Two identical particles with velocities u and v, which form angles α and β with the straight line that joins them, are at a distance l from each other. The charge of each particle is q. Determine the mass of the particles, knowing that the minimum distance between the two is X. Despise the gravitational interaction.

Relevant Equations

mv^2 /2
kq^2 /d

I can only say that:

mv^2 /2 + mu^2 / 2 + kq^2 / L = kq^2 /X

Yes or not and why?

 

[Vanadium 50]

Whatever translation software you are using isn't very good. "knowing that the minimum distance between the two is worth" sounds like a critical part of the problem, and I have no idea what that means. As for "Despise the gravitational interaction", I already do. We can't help you if we don't understand you.

 

[A13235378]

Whatever translation software you are using isn't very good. "knowing that the minimum distance between the two is worth" sounds like a critical part of the problem, and I have no idea what that means. As for "Despise the gravitational interaction", I already do. We can't help you if we don't understand you.

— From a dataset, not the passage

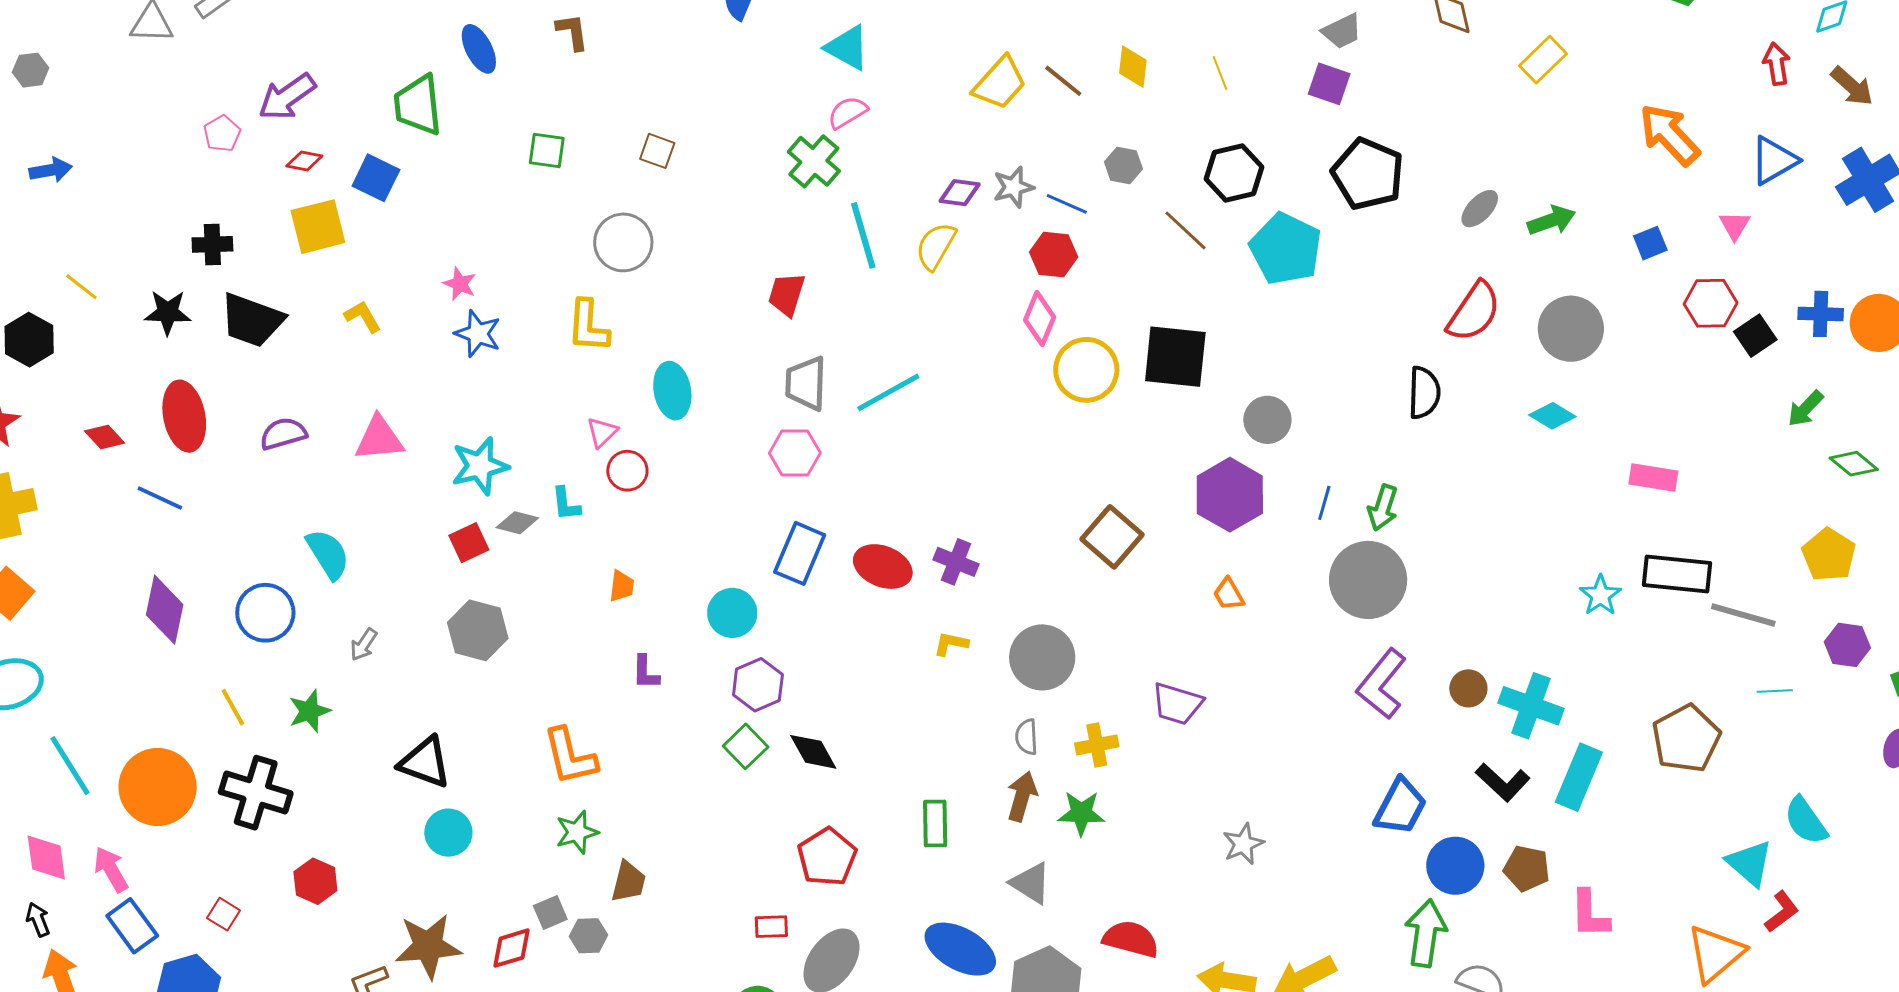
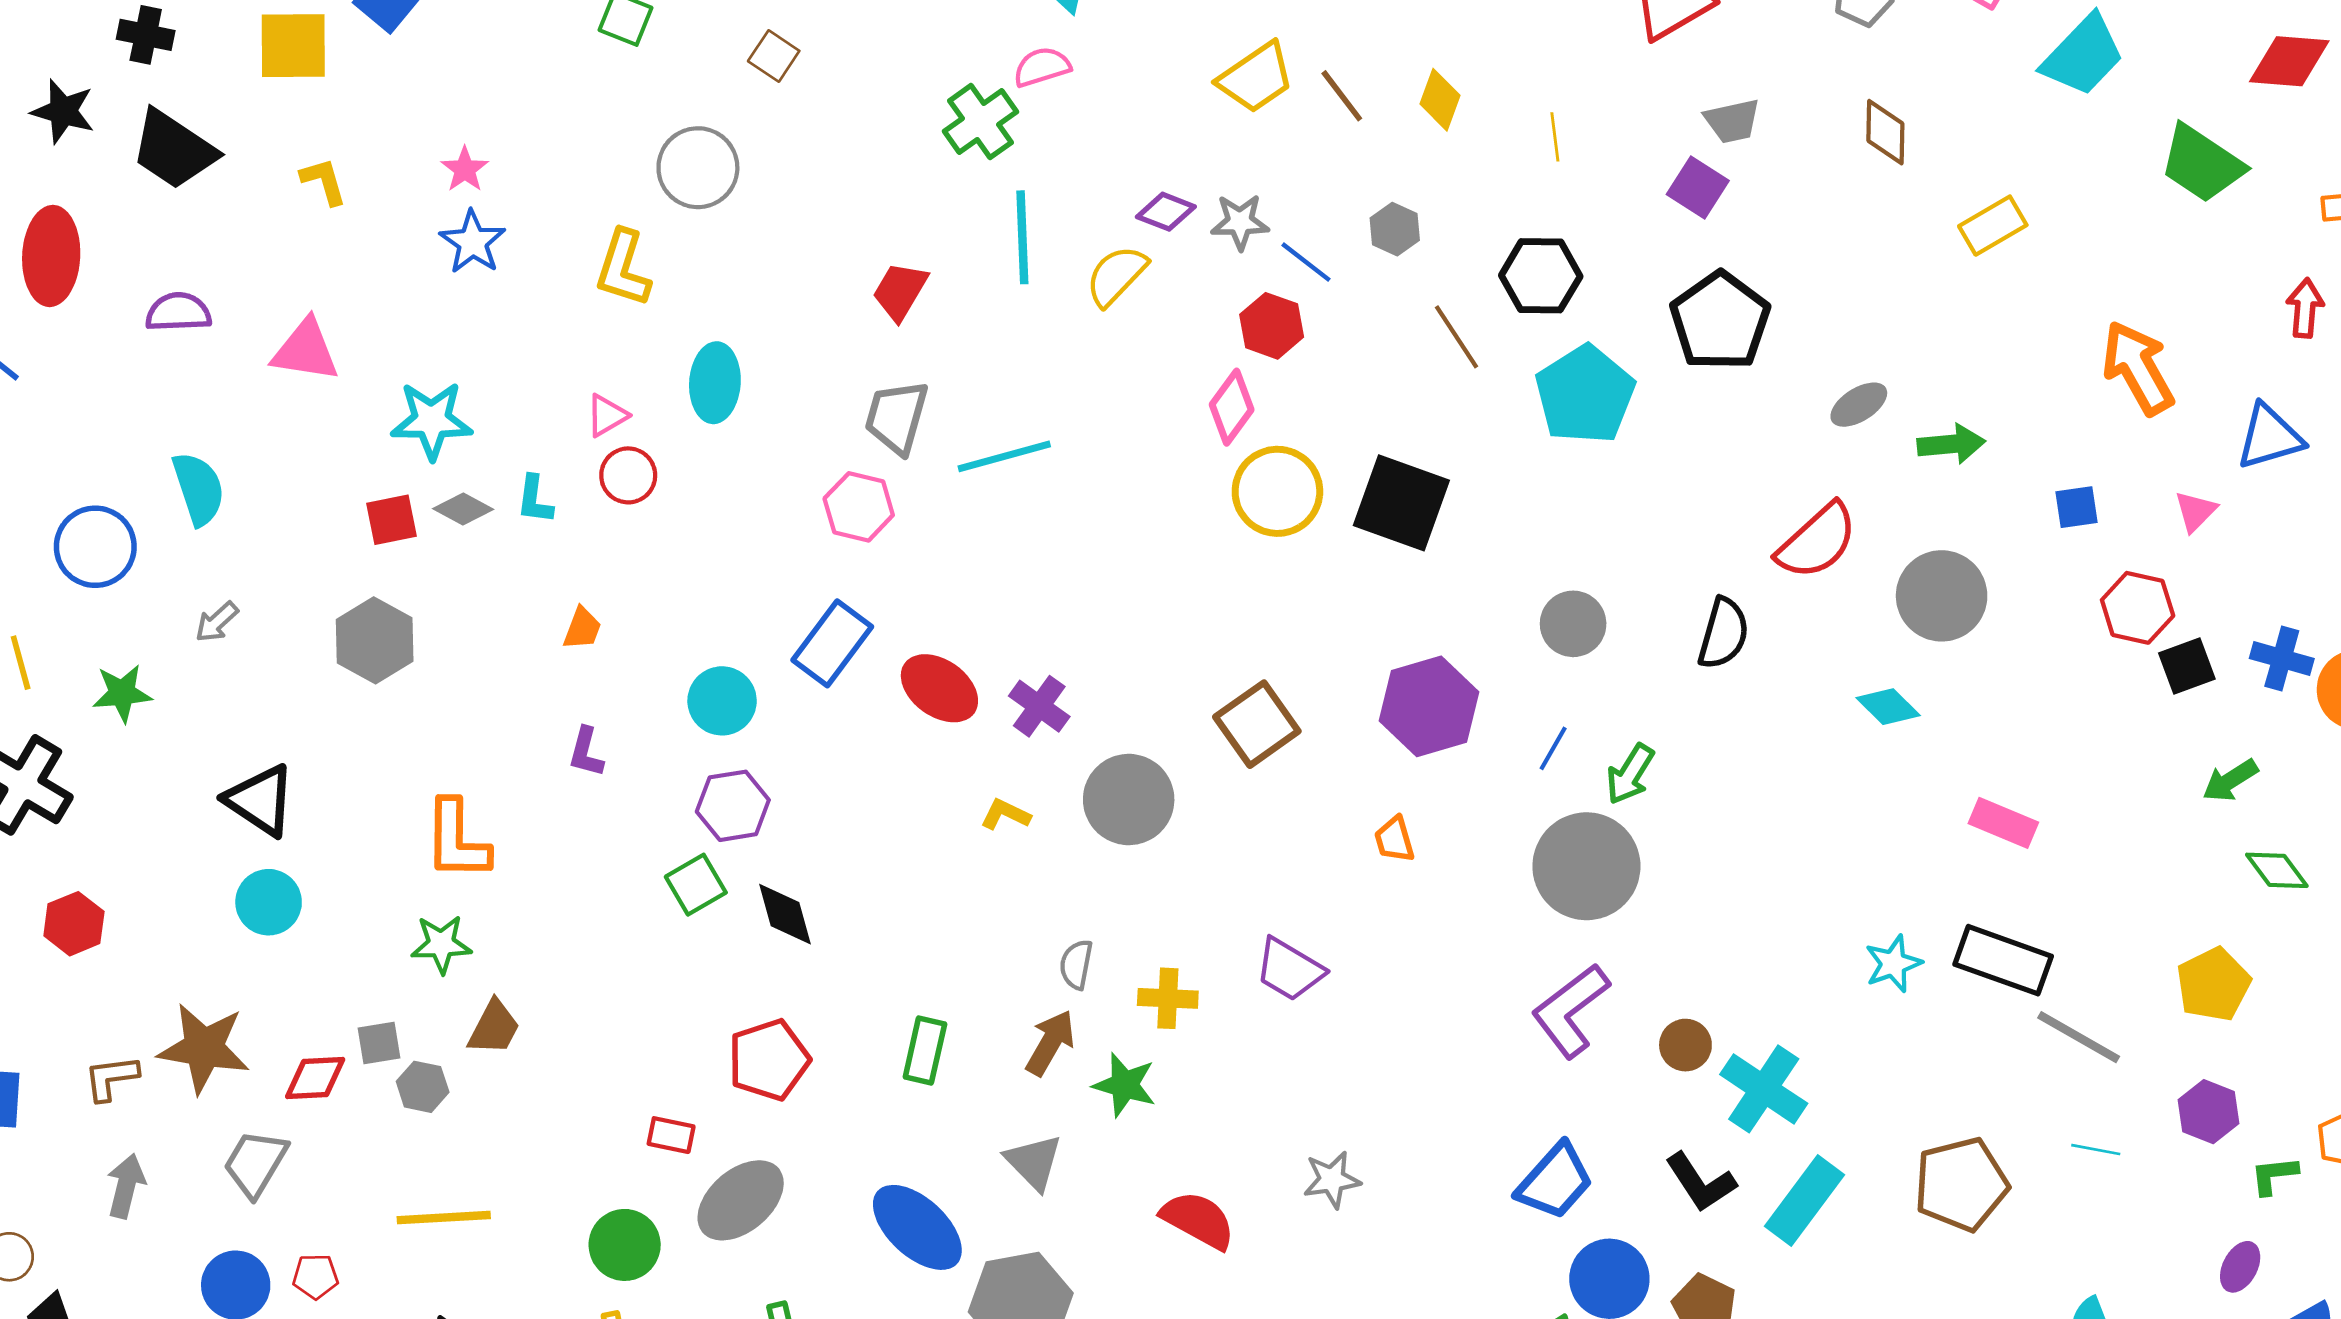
gray circle: (1267, 420) -> (1573, 624), moved
gray circle: (1042, 657) -> (1129, 800), moved
red semicircle: (1131, 939) -> (1198, 1220), moved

Sorry , I am spanish , my english is not very good. I already correct.

 

[berkeman]

Sorry , I am spanish , my english is not very good. I already correct.

And "Despise the gravitational interaction" means to ignore the gravitational attraction between the masses, right?

(I also edited your thread title for you to make it a bit clearer)

 

[A13235378]

And "Despise the gravitational interaction" means to ignore the gravitational attraction between the masses, right?

(I also edited your thread title for you to make it a bit clearer)

yeah

 

[TSny]

Are you familiar with reducing a two-body problem with a central force to a one-body problem with a reduced mass $\mu$? For example, see this .

It seems to me that you will be able to find only the reduced mass. You won't be able to find the individual masses of the two particles.

 

[haruspex]

mv^2 /2 + mu^2 / 2 + kq^2 / L = kq^2 /X

That would be true if they were stationary at closest approach. Will that be so?

 

[hutchphd]

It seems to me that you will be able to find only the reduced mass. You won't be able to find the individual masses of the two particles.

It says they are identical...

 

[Vanadium 50]

Maybe we should wait for a problem attempt.

 

[berkeman]

Maybe we should wait for a problem attempt.

But I was about to post my Excel simulation as a cross-check for the OP to check their work. Oh, wait...